Features of this library

• aribtrary boundary matrices

  • one can specify any boundary matrix via the boundary field of the Node object defined in phfibre.rs
  • however, there are utility functions for generating the boundary matrices of simplicial complexes; see the examples files in src/bin/ for illustration

• special order constraints on the addition of cells

  • one can impose arbitrary contraints of form "before adding cell A, each cell in the set S must be added" via the cell_id_to_prereqs field of the Node object defined in phfibre.rs

• lower-star and lower-edge filtrations

  • One can restrict the calculation to points in the fiber which are lower-star or lower-edge filtrations by passing a certain struct to the main solver. See phfibre.rs for further details.

• short-circuit optimizations using previously stored information

  • We use several heuristics to short-circuit branches of the search tree which are gauranteed not to add new cells to the fibre.

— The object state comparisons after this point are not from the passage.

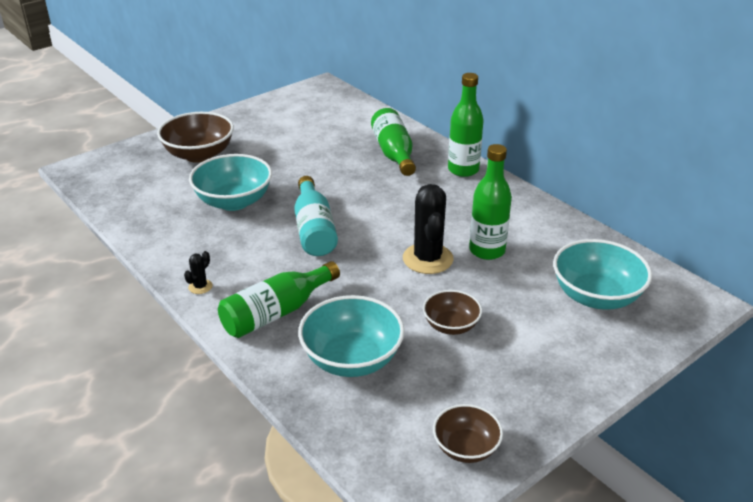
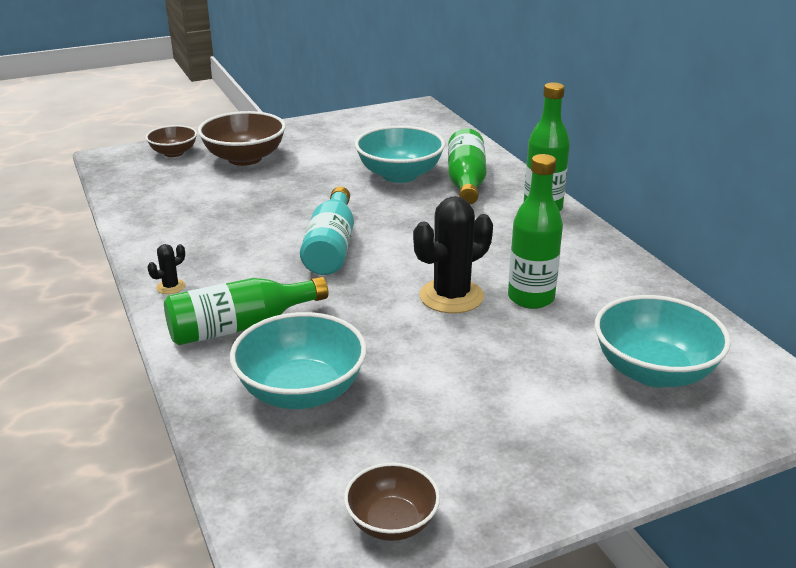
camera: 15 degrees right, 5 degrees down
(234, 201) = (256, 207): turquoise bowl -> turquoise bowl (399, 175)
(428, 259) = (451, 296): black cactus -> black cactus turned 45 degrees clockwise
(451, 326) = (444, 375): brown bowl -> brown bowl (173, 153)

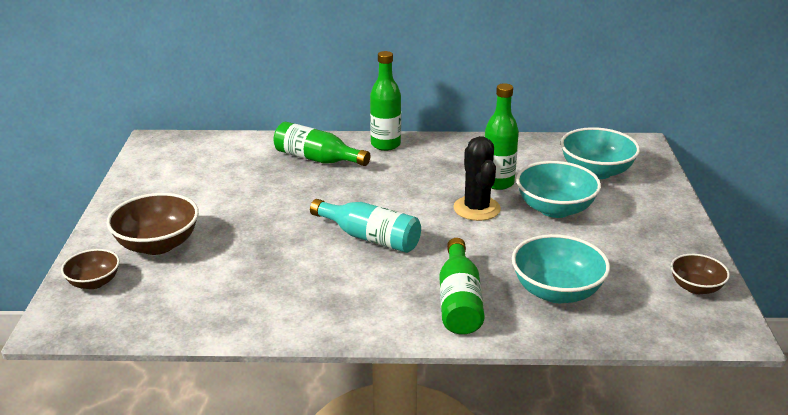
camera: 65 degrees left, 0 degrees up
(170, 287) = (373, 325): black cactus -> none
(399, 175) = (276, 181): turquoise bowl -> turquoise bowl (555, 209)

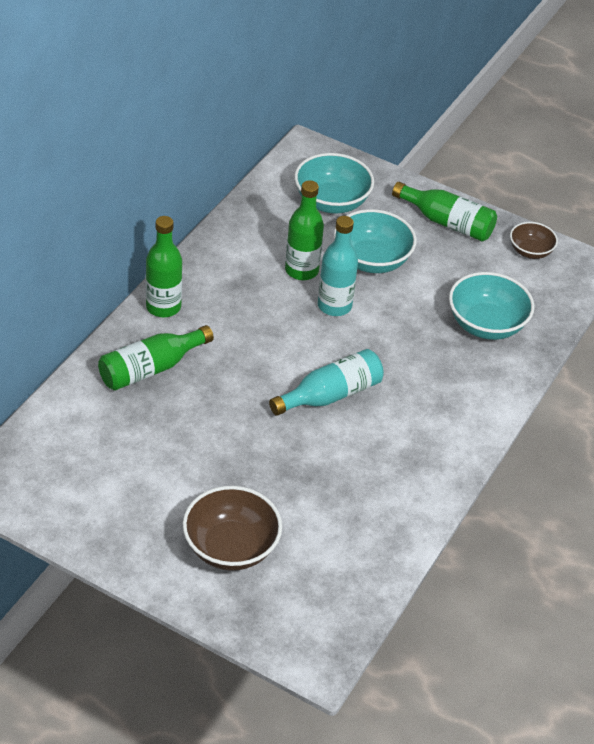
camera: 65 degrees left, 15 degrees up
(94, 282) = (266, 614): brown bowl -> none
(459, 301) = (462, 385): green bottle -> green bottle (447, 222)
(476, 208) = (334, 306): black cactus -> turquoise bottle

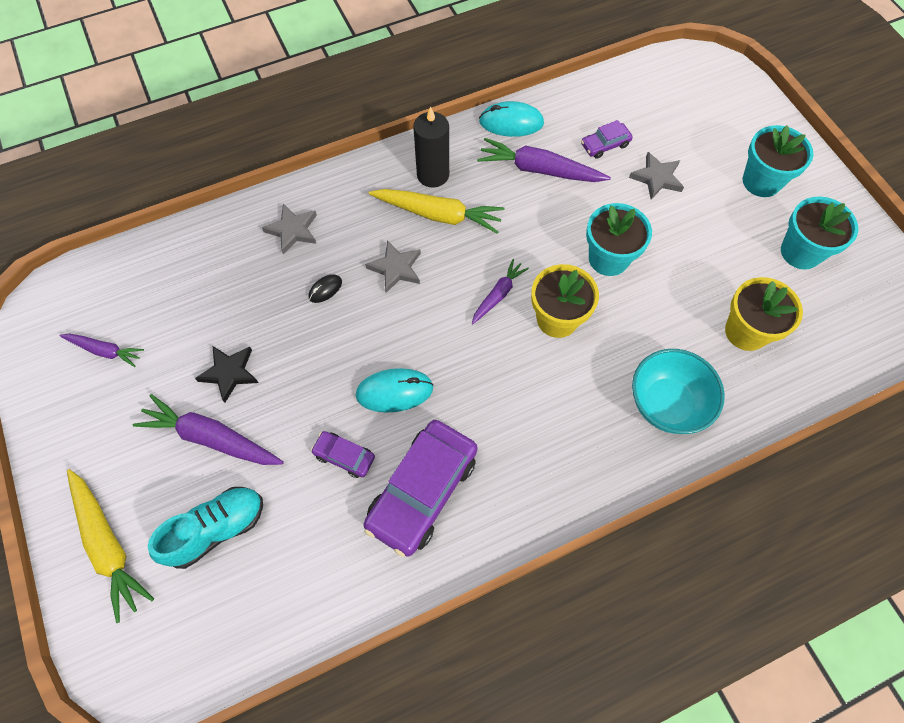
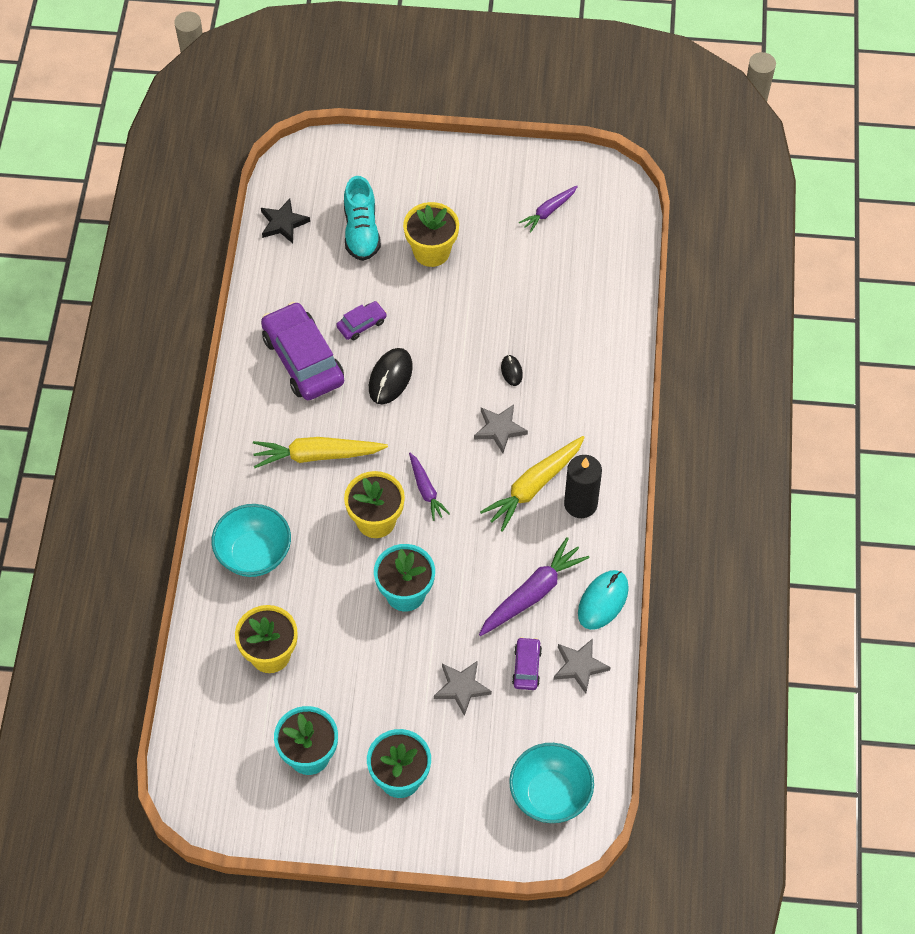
camera: 120 degrees right, 5 degrees down
(108, 545) = (392, 171): yellow carrot -> yellow carrot (317, 455)
(211, 438) = (431, 251): purple carrot -> yellow flower pot
(229, 373) = (477, 281): black star -> black star (283, 223)
(293, 230) = (585, 372): grey star -> grey star (579, 666)
(394, 391) = (390, 378): turquoise mouse -> black mouse
(690, 87) = (550, 795): none -> turquoise bowl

Important lessons learned from this implementation

• search order matters in this depth-first paradigm; say that you sit at a given node of the search tree, and must add some positive and negative cells; since we look for facets of the polyhedral fibre complex, we generally want our level sets to be as small as possible; exploring all "death additions" first fills our stockpile of results with things that we can use to short-circuit explorations of later branches; by contrast, adding births first essentially guarantees that we build all the largest level sets (thus ths minimal polytopes that are less useful for short-circuiting future branches)
  • i've found that placing death-additions ahead of birth-additions is synergistic with methods that use prior results to short-circuit branch exploration; in particular, for the simplexd3 examples, using the `certifiespriorexplorationshort-circuiting method alone achieved almost no speed-up (and in fact seemed to slow things a little, from 12sec to 13sec); just placing death-additions ahead of birth-additions dropped computation time to 6.75 seconds; but *both* prioritizing death-additions *and* using usingcertifiesprior_exploration` dropped run time down to 3.75sec

Unit tests

• tests have been written in tandem with the code
• to check correctness of the main (top-level) algorithm, we
  • checked results with computations from the original paper on PH fibre (this is the B_m_n.rs file)
  • added code to most of the binary files to automatically check that each output facet (i) engenders the correct barcode, and (ii) is distinct from all other output facets. therefore the list of output polyhedra for each input should at least form a subset of the actual whole
  • applied two different "permutation tests" to a number of examples; these are designed to check that the algorithm returns equivalent results no matter how we permute the vertices of the underlying simplicial complex (which is to be filtered)

Notes for the developers

See the file README.md in the branch dev_greg for notes which may be relevant to researchers in this area and code developers.